Wer sich die damaligen Stellungnahmen der Heimatvertriebenen und ihrer publizistischen Organe ansieht, wird feststellen, dass auch ihnen durchaus bewusst war, dass es in der Ostpolitik nicht einfach so weitergehen konnte wie bisher. So hält etwa der Chefredakteur des Ostpreußenblatts, Hugo Wellems, der Bundesregierung keineswegs Vokabeln wie „Verzicht“ oder „Verrat“ vor, sondern fragt in seinem Kommentar vom 15. August 1970: „Worin liegt denn unser Gewinn?“ und „Was also sind die Gegenleistungen für die Bonner Unterschrift unter das Moskauer Vertragswerk?“
Die Verbandsposition formulierte eine Woche später der damals amtierende Sprecher der Landsmannschaft Ostpreußen, Gerhard Prengel: „Mit der Inkraftsetzung dieses Vertrages hätten die Sowjets (...) ihren Machtbereich endgültig bis zur Elbe und Werra ausgedehnt und könnten sich dafür noch auf die Zustimmung der deutschen Regierung berufen.“ Auch Prengel beklagt, dass der Moskauer Vertrag „nicht die geringste Gegenleistung für die Besiegelung der Dreiteilung Deutschlands“ enthalte: „Millionen deutscher Mitbürger in Ost- und Mitteldeutschland müssen weiter in Unfreiheit leben, Mauer, Stacheldraht und Schieß-befehl bleiben bestehen!“
Zugleich betont Prengel den guten Willen der Landsmannschaft: „Auch wir treten ein für eine zielgerichtete Friedenspolitik. (...) Wir, die wir selbst durch die grausame Vertreibung soviel Leid erdulden mußten und auch heute noch im seelischen, menschlichen, teilweise noch immateriellen Bereich ertragen müssen, haben am ehesten erkannt, was Haß und Krieg zwischen den Völkern vermag. (...) In unzähligen Verlautbarungen der verschiedensten Gremien der Heimatvertriebenen“, so Prengel, haben diese immer wieder zum Ausdruck gebracht, „daß sie zu einer echten Versöhnung bereit sind. Wir sind davon überzeugt, daß eine solche Versöhnung, wie sie auch mit unseren westlichen Nachbarn möglich gewesen ist, bereits ebenso Geschichte wäre, wenn das polnische und russische Volk frei seinen Willen bekunden könnte.“
Vertane Chancen
Passagen wie diese zeigen, welche Möglichkeiten zur Stiftung des inneren Friedens die Bundesregierung mit ihrem Vorgehen verschenkt hat. Es hätte den Bundeskanzler nichts gekostet, in seiner Moskauer Fernsehansprache einige anteilnehmende Worte an die Ostpreußen, Pommern, Schlesier, Ost-Brandenburger in der Bundesrepublik sowie an die Landsleute in der DDR zu richten und ihnen zu versichern, dass ihm ihr besonderes Schicksal bewusst ist. Es hätte ihn nichts gekostet, sie direkt um Verständnis dafür zu bitten, dass die Anerkennung des Faktischen ein Vierteljahrhundert nach dem Kriege aus diesem oder jenem Grunde unerlässlich sei, und dass der Blick nach vorn vielleicht auch ihren Interessen mehr nützt als das Festhalten an Rechtspositionen, die zu keinem Zeitpunkt einlösbar waren. Nur wenige Worte in diesem Sinne – und das politische Klima der Bundesrepublik wäre in der Folgezeit vermutlich weit weniger vergiftet gewesen. Immerhin waren führende Repräsentanten der Vertriebenen wie Wenzel Jaksch, Herbert Hupka und Reinhold Rehs lange Zeit Mitglieder der SPD.

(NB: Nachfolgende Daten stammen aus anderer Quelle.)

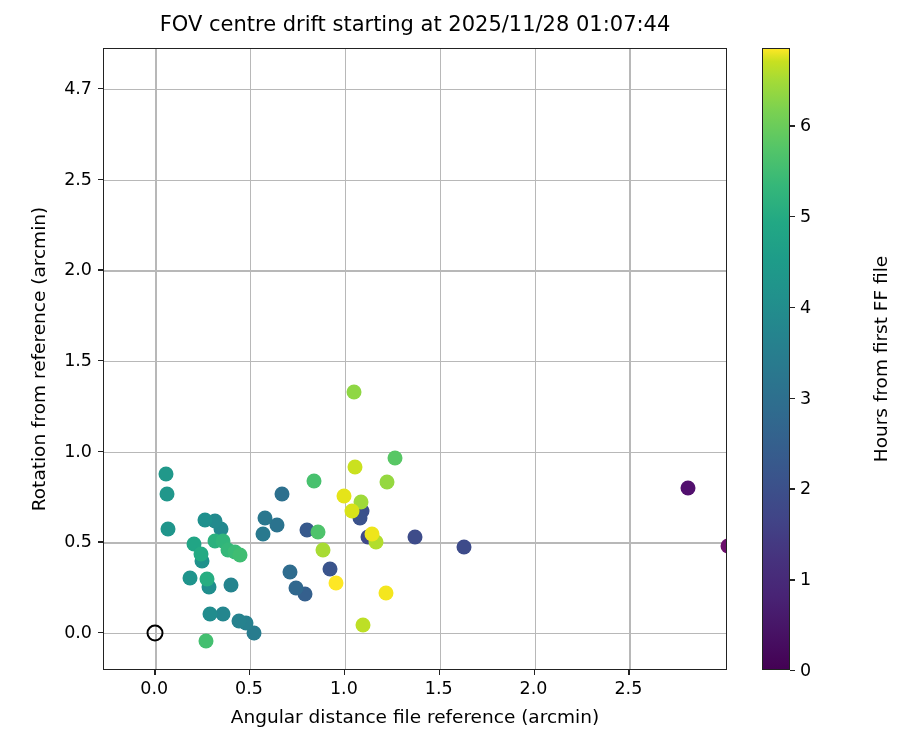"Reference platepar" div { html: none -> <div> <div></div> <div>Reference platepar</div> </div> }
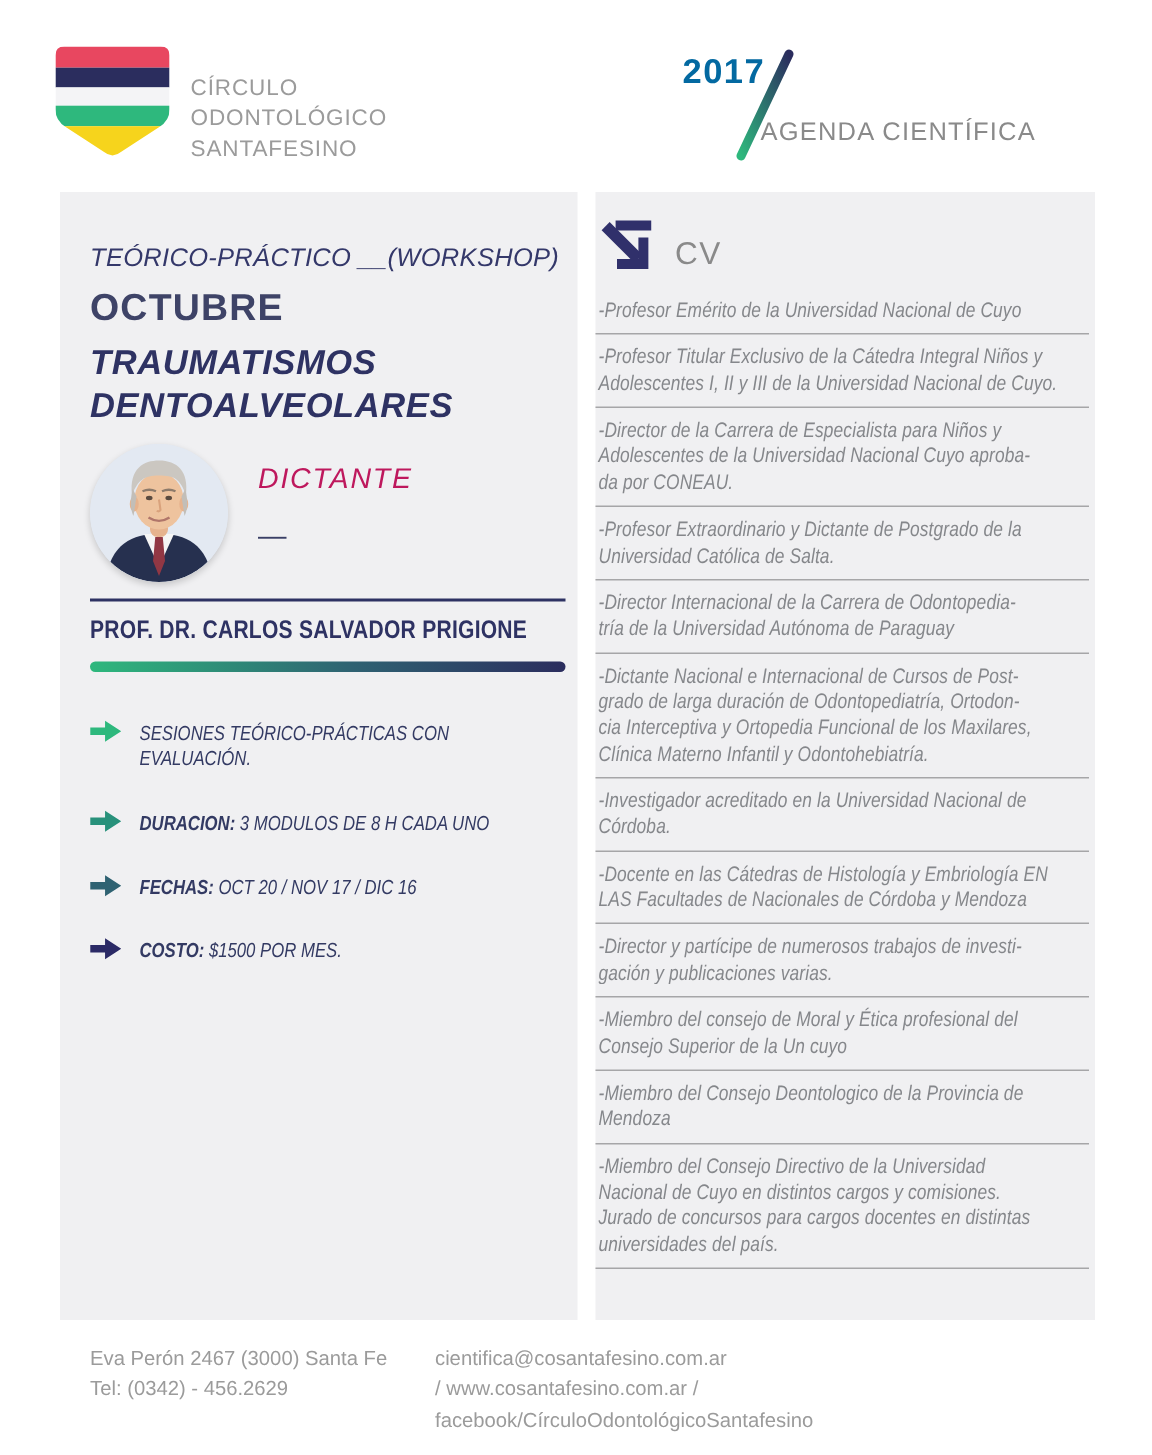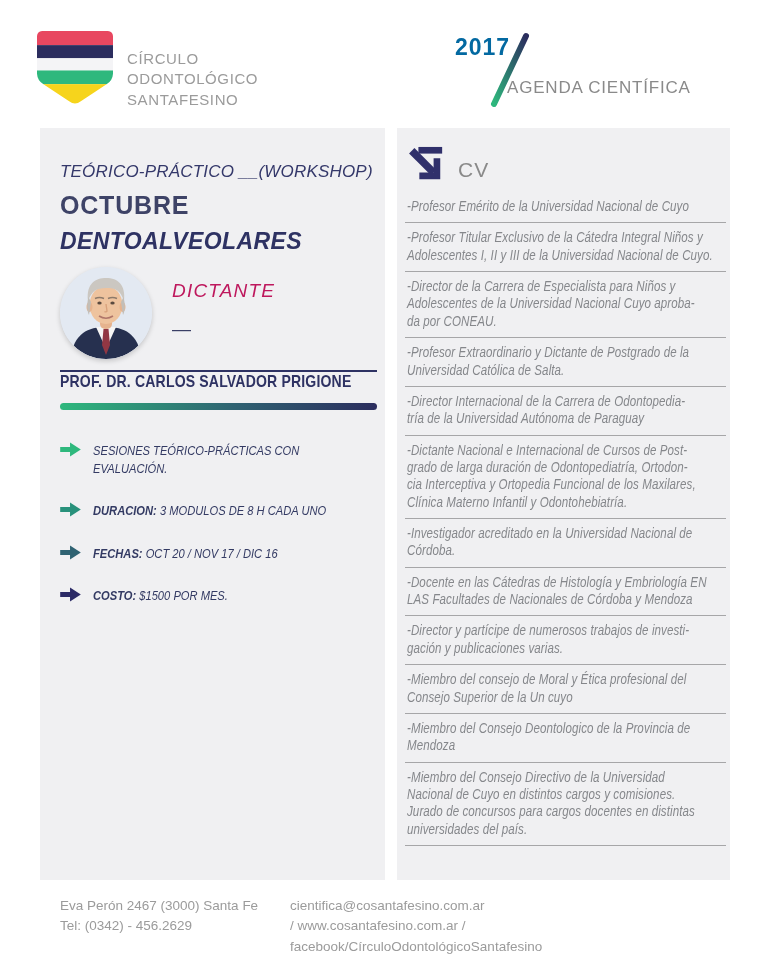"CV" .right-panel { padding: 16px 4px 0 8px -> 16px 4px 0 0 }
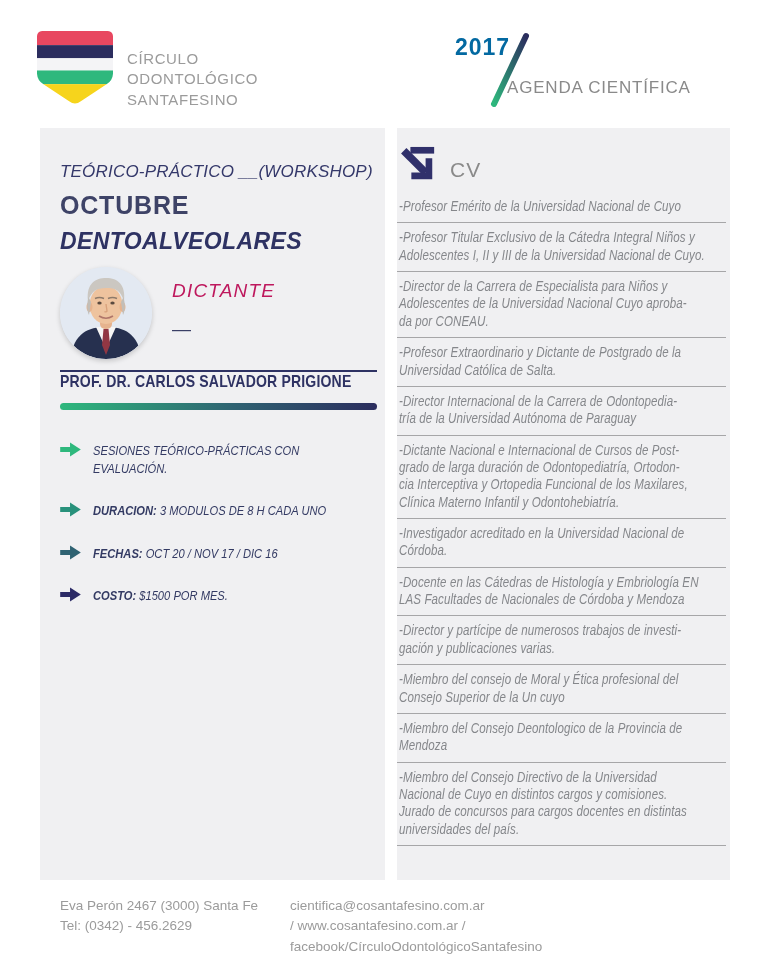"TRAUMATISMOS" div { html: none -> <div>TRAUMATISMOS</div> }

Doch Willy Brandt wählte einen anderen Weg. Während er außenpolitisch auf Entspannung setzte, ließ er im Inneren die Betroffenen rechts liegen. Zahlreiche Medien assistierten ihm dabei. Wer Brandts Ostpolitik mittrug, wurde nunmehr als Teil der Entspannungspolitik gewürdigt; wer diese auch nur hinterfragte, galt fortan als „Revanchist“, „kalter Krieger“ oder „Ewiggestriger“.